It also raises more questions than it answers. Can a 60% stake in the UK markets business of a South African bank really be worth close to $800 million? If so, are global markets businesses in general greatly undervalued?
Are Chinese institutions paying over the odds for footholds in foreign markets as they seek to play catch-up after decades of largely ignoring the outside world? And are we about to see the long-predicted flood of acquisitions overseas by Chinese banks, particularly those giving them a broader presence in markets, in particular commodities?

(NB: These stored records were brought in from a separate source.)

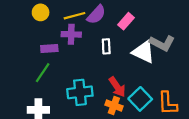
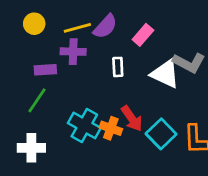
cyan cross: (80, 92) -> (84, 125), turned 35
orange cross: (114, 106) -> (111, 128), moved

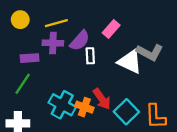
purple semicircle: (105, 26) -> (80, 41), moved

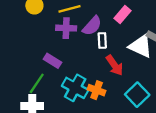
purple rectangle: (30, 58) -> (53, 61), moved, turned 36
green line: (23, 84) -> (37, 83), moved
red arrow: (102, 99) -> (115, 65), moved

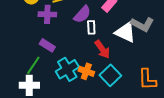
purple cross: (66, 28) -> (47, 14), moved
cyan cross: (75, 88) -> (67, 69), turned 30
cyan square: (137, 95) -> (110, 75), moved

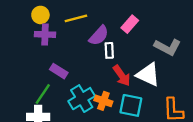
purple cross: (47, 14) -> (45, 34), moved
white triangle: (125, 32) -> (148, 75), moved
cyan square: (110, 75) -> (131, 105), turned -35

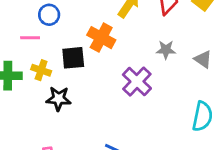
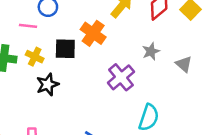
gray star: (166, 50) -> (151, 51), turned -30
black star: (59, 99) -> (48, 85), turned -30
cyan semicircle: (202, 116) -> (149, 117), moved

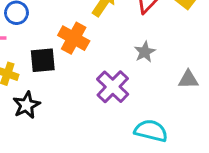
gray triangle: (184, 64) -> (188, 79), moved, turned -36
cyan semicircle: (149, 117) -> (151, 131), turned -88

At a guess, the answers to these questions are no, yes, yes (but they can afford it) and probably. ICBC’s chairman, Jiang Jianqing, has stated his intention of tripling the contribution of overseas operations to overall earnings by 2016. High-ranking officials from China’s government and financial institutions are thinking publicly along similar lines. As China’s corporate clients expand abroad, Chinese banks need to be able to follow them.
At the very least, ICBC’s move marks a moment in Chinese expansionism with a markets business, particularly with respect to commodities.
China’s importance on a global stage is best demonstrated by the rise of China Development Bank, now the world’s largest financial institution for overseas loans, ahead of both the World Bank and the Asian Development Bank. Other Chinese banks will need to assume similar heft. They have been relatively quiet on the international stage in recent years after making a series of awful investments around 2008 at the height of the global financial crisis.
ICBC has remained the most active, buying the US arm of Bank of East Asia and taking control of the Argentine subsidiary of Standard Bank. With its latest move, it has signalled that the time is right for China’s banks to get down to serious global markets business.